Dr Kafcaloudes Phil CF

Author and broadcast journalist

jackafca@gmail.com

Christos and the Haidari 200

Abstract

My father always claimed that his father, Christos Maniarizis was one of the Haidari 200, the Greek political prisoners who were shot at the urging of Adolf Hitler on the 1st of May, 1944, the eve of the Nazi withdrawal from Greece. Christos was a Volos-based left-wing journalist with a young family when he was arrested and who had been jailed by the Greek dictator General Ioannis Metaxas in the 1930s. He and the other like-minded writers had written articles critical of  the legitimacy of Metaxas his regime.
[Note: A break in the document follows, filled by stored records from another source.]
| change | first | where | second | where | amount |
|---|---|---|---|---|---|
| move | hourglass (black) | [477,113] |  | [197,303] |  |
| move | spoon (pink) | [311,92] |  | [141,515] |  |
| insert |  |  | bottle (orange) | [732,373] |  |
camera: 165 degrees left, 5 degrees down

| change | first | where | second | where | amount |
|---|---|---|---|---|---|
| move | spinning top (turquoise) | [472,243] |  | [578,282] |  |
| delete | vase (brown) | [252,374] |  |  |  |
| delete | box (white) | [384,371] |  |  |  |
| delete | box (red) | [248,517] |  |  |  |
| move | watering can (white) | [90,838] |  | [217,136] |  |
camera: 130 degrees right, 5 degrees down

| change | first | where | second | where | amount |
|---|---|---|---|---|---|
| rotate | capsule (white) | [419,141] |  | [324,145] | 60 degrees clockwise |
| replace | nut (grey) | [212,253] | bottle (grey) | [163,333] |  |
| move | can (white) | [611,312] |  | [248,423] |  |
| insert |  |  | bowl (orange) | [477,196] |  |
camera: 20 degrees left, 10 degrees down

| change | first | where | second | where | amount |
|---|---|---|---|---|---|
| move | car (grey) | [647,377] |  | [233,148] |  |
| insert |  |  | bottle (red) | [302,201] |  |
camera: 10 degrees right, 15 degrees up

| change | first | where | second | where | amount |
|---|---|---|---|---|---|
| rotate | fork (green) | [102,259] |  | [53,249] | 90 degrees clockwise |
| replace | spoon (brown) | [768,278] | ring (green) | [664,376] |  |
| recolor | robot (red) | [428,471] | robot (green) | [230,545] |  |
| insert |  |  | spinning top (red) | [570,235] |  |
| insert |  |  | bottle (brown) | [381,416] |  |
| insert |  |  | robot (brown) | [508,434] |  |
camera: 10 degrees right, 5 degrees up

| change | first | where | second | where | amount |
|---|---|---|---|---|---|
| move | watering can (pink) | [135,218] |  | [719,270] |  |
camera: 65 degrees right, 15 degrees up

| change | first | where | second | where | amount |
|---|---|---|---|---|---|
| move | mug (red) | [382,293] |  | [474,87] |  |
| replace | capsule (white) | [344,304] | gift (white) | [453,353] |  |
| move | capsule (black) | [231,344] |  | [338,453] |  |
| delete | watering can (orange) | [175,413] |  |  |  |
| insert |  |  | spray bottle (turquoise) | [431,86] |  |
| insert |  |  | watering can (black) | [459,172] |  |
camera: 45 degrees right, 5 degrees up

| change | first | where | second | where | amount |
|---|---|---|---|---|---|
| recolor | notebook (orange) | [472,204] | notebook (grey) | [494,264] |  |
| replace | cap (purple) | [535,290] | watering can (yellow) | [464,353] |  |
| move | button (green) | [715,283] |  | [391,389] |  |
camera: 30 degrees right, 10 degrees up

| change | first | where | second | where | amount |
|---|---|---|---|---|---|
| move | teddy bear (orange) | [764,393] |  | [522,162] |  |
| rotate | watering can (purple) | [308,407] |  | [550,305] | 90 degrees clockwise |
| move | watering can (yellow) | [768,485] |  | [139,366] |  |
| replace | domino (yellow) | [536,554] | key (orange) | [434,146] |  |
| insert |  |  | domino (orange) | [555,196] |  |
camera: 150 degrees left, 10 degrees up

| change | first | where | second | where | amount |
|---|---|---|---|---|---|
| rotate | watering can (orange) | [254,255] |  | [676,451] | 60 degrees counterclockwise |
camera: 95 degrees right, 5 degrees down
Many times during their almost decade-long incarceration, Metaxas offered the men their freedom if they would sign a document promising loyalty to the General and his government. This they always refused. Until his own death, Christos’ son resented the fact that his father chose honour over his family and his own life. This paper looks at the Haidari 200 events through the history of Christos Maniarizis and questions why he, like so many others did not choose freedom when they had the chance. It also traces the journey of the presenter in finding the story of Christos when so much of his story was considered important enough to be documented, by Metaxas, the jailers or the germans who killed him.

Biographical note

Dr Phil Kafcaloudes is an author, journalist and writer who presented the breakfast program on the Australian Broadcasting Corporation’s Radio Australia for nine years, including the ABC’s first English language program from China. In 2022 the ABC published Australia Calling, his history of international broadcasting. He has taught journalism at La Trobe University and at RMIT, earning him a teaching award from the Journalism Education and Research Association. He has also taught journalism internationally ( South Africa, Vietnam, Malaysia, Fiji, Samoa and PNG). For a Churchill Fellowship, he studied journalism trauma training worldwide. In 2011 his third book was published, the novel Someone Else’s War, which told the story of his maternal grandmother, who was a spy in Greece in WWII. This was translated into Greek for Europe as Olga’s War. His 2020 PhD looked at oral history storytelling, which involved adapting the novel into the play Of Forgetting. Excerpts of the play were presented at the Athens Center in Athens in 2023, and in 2024 the full play was staged at the La Mama theatre in Melbourne. Among his academic papers are works on the anglicisation of Greek migrant names, and a survey of the adaptations of the story of Ulysses. In 2025 his biography of the rock band Deep Purple was published in the UK, the US and Australia. He is currently editing his second novel.